CONSEGNA 1
Nell'articolo sull'addio di Titone alla Sambenedettese, dove si è svolta la conferenza stampa?
CONSEGNA 2
Prosegui l'articolo sull'addio di Titone alla Sambenedettese partendo dopo la sua ultima frase.

SAN BENEDETTO DEL TRONTO – Con una conferenza stampa, indetta a titolo personale presso lo chalet Americo di Porto D’Ascoli, Mario Titone ha ufficializzato il suo addio alla Sambenedettese.

Visibilmente emozionato, il capocannoniere dell’ultima stagione rossoblu ha inizialmente lasciato la parola al suo procuratore Di Campli.

Questa è stata una lunga telenovela – ha esordito –  L’intento iniziale del giocatore era quello di restare a San Benedetto Del Tronto. Oggi abbiamo pranzato con Andrea Fedeli e Daniele Diomede e abbiamo comunicato la volontà del giocatore di lasciare la Sambenedettese per motivi personali. Non c’è nessun accordo con nessun’altra società in questo momento. Fedeli è stato onesto con noi e ci ha proposto un annuale a cifre importanti e un rinnovo di un altro anno che sarebbe dipeso dal numero di presenze”.

Mario Titone dunque, a detta del suo procuratore, non se ne andrà per motivi contrattuali o economici: “Con la Samb non c’è stato nessun tipo di problema – ha proseguito – La società può confermarlo e ha deciso di rispettare il volere del giocatore. Mario ha provato a risolvere questi problemi, ma non ci è riuscito e oggi ha comunicato alla famiglia Fedeli la sua situazione.  Non ci sembra giusto far attendere la Sambenedettese per cui l’anno prossimo giocherà sicuramente con un’altra squadra. Interessa a diversi club ma per ora non ci sono accordi”.

VOCI FORNITE
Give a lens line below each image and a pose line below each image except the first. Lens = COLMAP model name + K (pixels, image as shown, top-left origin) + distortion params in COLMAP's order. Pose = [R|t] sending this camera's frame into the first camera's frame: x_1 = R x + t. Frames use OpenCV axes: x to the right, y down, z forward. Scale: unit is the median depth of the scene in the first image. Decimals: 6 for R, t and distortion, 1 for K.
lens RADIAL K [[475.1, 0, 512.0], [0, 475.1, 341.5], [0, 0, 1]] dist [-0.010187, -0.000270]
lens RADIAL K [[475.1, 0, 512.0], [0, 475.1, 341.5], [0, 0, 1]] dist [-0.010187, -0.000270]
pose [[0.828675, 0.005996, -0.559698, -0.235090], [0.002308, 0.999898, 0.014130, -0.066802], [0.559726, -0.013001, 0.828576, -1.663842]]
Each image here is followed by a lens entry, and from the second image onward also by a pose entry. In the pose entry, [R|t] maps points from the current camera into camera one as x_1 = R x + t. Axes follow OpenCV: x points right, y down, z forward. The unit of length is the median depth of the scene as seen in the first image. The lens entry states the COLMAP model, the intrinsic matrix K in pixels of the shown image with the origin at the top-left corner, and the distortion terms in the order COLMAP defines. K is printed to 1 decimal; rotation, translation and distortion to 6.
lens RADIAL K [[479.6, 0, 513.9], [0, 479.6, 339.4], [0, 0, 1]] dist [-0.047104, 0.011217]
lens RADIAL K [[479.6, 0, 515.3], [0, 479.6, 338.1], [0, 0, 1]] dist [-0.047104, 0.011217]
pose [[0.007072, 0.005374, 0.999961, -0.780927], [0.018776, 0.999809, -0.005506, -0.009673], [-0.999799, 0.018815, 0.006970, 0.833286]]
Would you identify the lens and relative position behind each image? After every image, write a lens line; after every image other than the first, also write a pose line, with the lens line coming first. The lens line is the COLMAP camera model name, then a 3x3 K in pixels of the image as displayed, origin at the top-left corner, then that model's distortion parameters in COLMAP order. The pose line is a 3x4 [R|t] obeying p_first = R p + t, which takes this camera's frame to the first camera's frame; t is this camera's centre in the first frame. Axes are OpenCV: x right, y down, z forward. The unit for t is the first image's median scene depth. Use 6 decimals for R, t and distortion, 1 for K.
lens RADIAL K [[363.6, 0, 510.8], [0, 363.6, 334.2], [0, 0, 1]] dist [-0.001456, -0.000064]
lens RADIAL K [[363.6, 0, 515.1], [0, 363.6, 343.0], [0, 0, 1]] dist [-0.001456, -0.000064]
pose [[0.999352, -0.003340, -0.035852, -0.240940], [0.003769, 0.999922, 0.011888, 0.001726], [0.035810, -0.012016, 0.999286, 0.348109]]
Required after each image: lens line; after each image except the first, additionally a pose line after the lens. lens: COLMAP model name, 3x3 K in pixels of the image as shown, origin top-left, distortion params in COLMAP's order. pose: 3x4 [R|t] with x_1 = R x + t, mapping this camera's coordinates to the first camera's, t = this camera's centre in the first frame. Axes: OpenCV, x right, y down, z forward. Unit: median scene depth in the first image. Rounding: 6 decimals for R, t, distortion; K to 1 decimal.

RISULTATO 1
Allo chalet Americo di Porto D'Ascoli.

RISULTATO 2
Nonostante la visibile commozione Titone ha preso la parola per i canonici ringraziamenti e i saluti finali: “Mi dispiace tanto andare via. Voglio ringraziare i tifosi, che mi sono stati sempre vicini, non facendomi mai pesare nulla. Il loro calore mi ha spinto a fare bene. Ringrazio anche la famiglia Fedeli, mister Ottavio Palladini, Luigi Voltattorni e tutti coloro che lavorano all’interno dello stadio. Purtroppo è andata così. Non è un addio, ma un arrivederci. Di fronte a questi problemi personali non sono in grado di restare a San Benedetto Del Tronto”.

A fine conferenza il giocatore ha abbracciato a lungo il direttore generale Andrea Fedeli: nei suoi occhi l’amarezza di non poter proseguire l’esperienza in una piazza che lo ha riaccolto e acclamato.